Celtics Won the Kyrie Irving Trade in a Way They Didn’t Expect

On Tuesday we will be exactly two weeks into the 2017-18 NBA season.

That’s still about two years too early to judge who won the blockbuster trade that sent Kyrie Irving to the Boston Celtics, Isaiah Thomas to the Cleveland Cavaliers and left the suits of northeastern Ohio chewing their fingernails for the Brooklyn Nets to be bad enough to send a high 2018 draft pick to Cleveland.

A six-game—seven in the case of the Cavaliers—sample size is enough only to judge Irving on his own merits. We probably won’t see Thomas until early 2018, at the earliest, making any current comparisons even more silly. What we can say—Irving has been good so far on offense for the Celtics, rather than great. He hasn’t provided the offensive explosion that the Celtics need with a cast of inexperienced but talented players on the floor, and with Gordon Hayward out for the season. Through six games, Irving is slightly under his career points-per-game average of 21.6. His rebounds are up; his assists are holding steady and he has been lights-out from the free throw line.

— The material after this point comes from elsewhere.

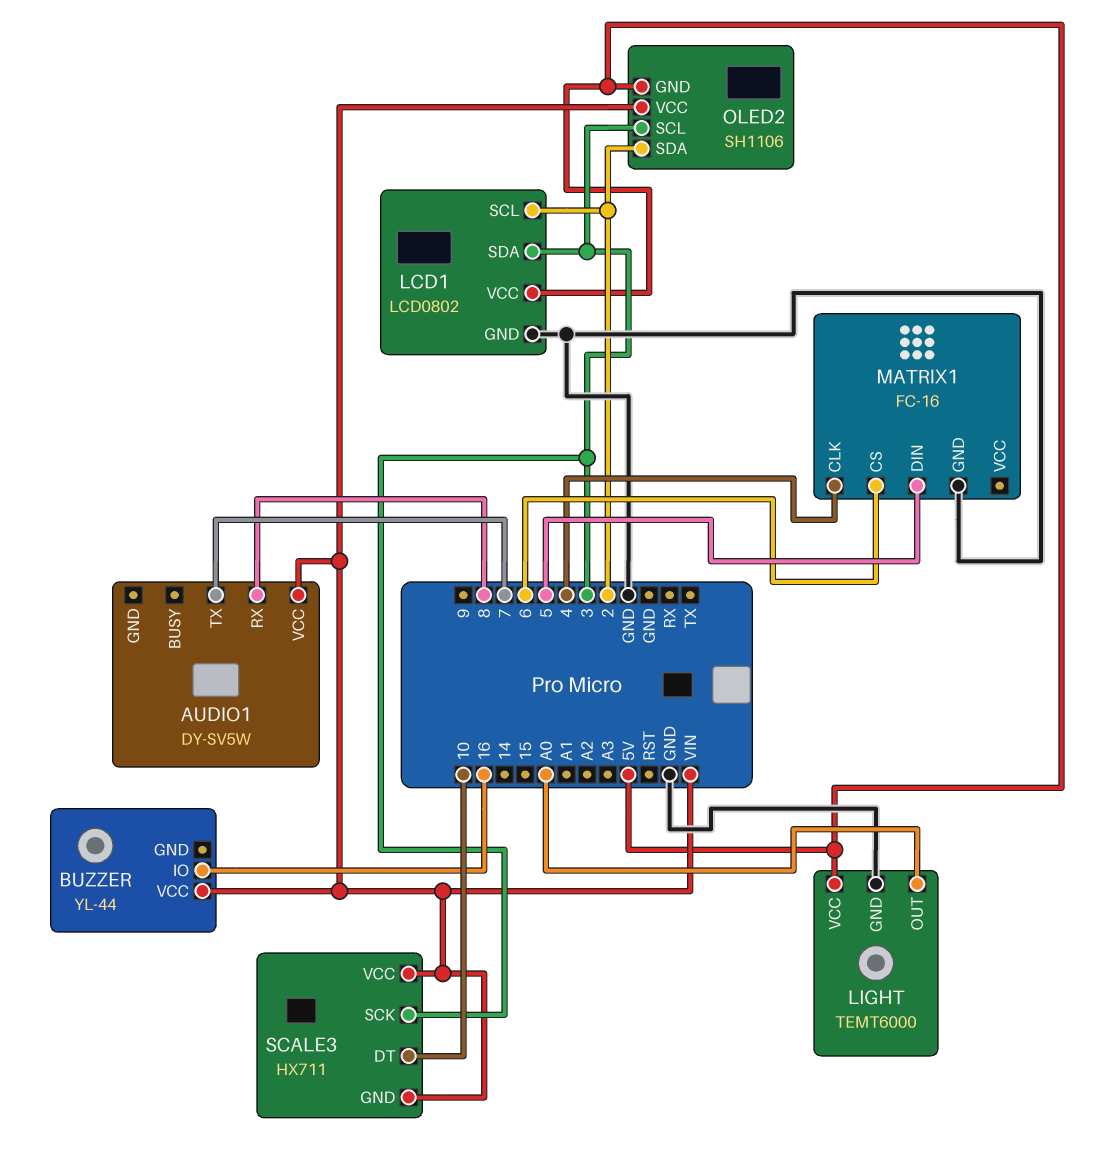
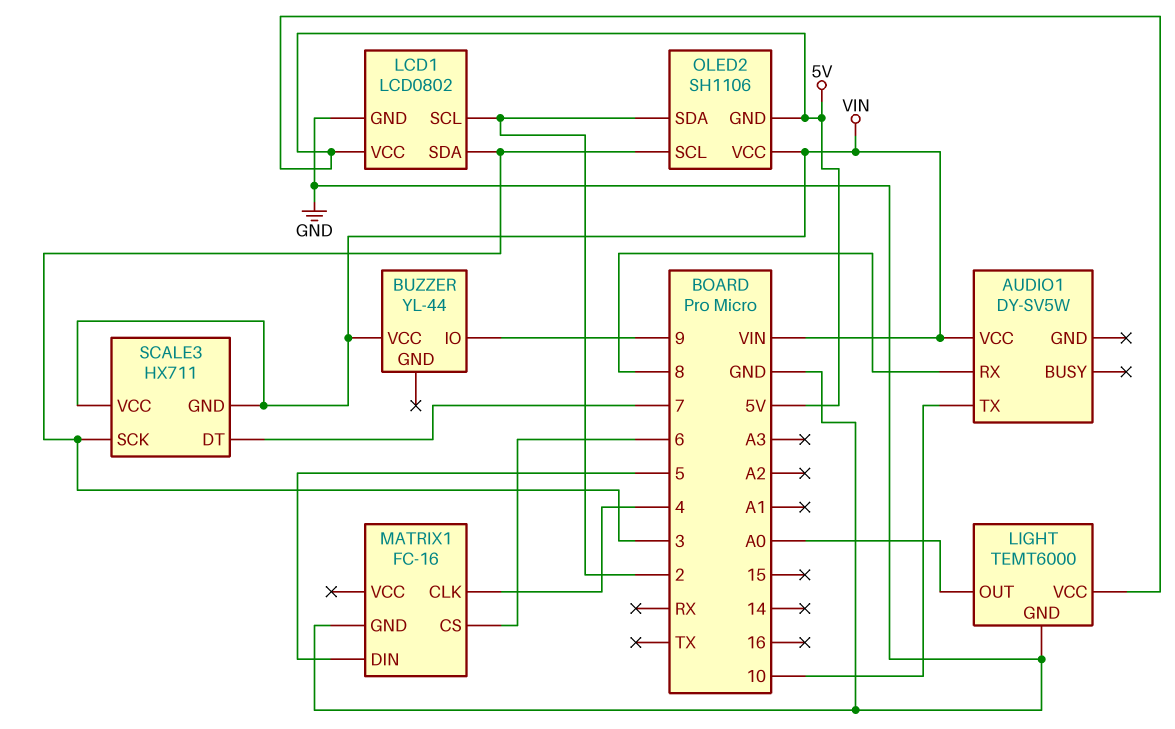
AUDIO1 pin TX: 7 -> 10
BUZZER pin IO: 16 -> 9
SCALE3 pin DT: 10 -> 7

The assumption was that without Hayward, who suffered a gruesome ankle and leg break in the Celtics’ opening-night loss to the Cavaliers, Irving would have to haul his new team along with a barrage of point-scoring. (Side-note, doesn’t that game seem a long time ago?). That was always unrealistic, to the extent that Irving being anywhere near his Cavaliers numbers while surrounded by an offense he’s not yet comfortable in must be an achievement and a credit to him. He has been clutch when he has needed to be on offense—in the closing moments of the Celtics’ win over the Miami Heat on Sunday night, for instance. “Rookie Jayson Tatum handled the offense most of the night, but Kyrie Irving knew how to get it done late in the night,” the Boston Herald wrote of that victory in South Beach that took the Celtics to 4-2 on the season. Irving sank nine of his 24 points in the final two minutes of the game.

As the Celtics blog Hardwood Houdini points out, though, Boston under Brad Stevens isn’t second in the Eastern Conference behind the surprising Pistons thanks to an unstoppably fluent offense. Perhaps most crucial so far has been an area of Irving’s game that Stevens and his coaching staff might have expected to be a weakness, or at least not much of an upgrade from Thomas. “The Celtics have been a better defensive team with Irving on the court, and that overall defense is the biggest reason why this team is winning games right now,” the piece states. That’s quite a timely turnaround, if one insists on seeking comparisons, since the Cavaliers are pretty awful right now defensively when Derrick Rose is at the point.

Conclusions? Only, tentatively, that the Celtics can feel pretty good about being 4-2 when Irving is yet to show his best offensive capabilities. Who is to say how the trade eventually turns out—but for now, Boston has an unexpected bonus in its new point guard’s defense.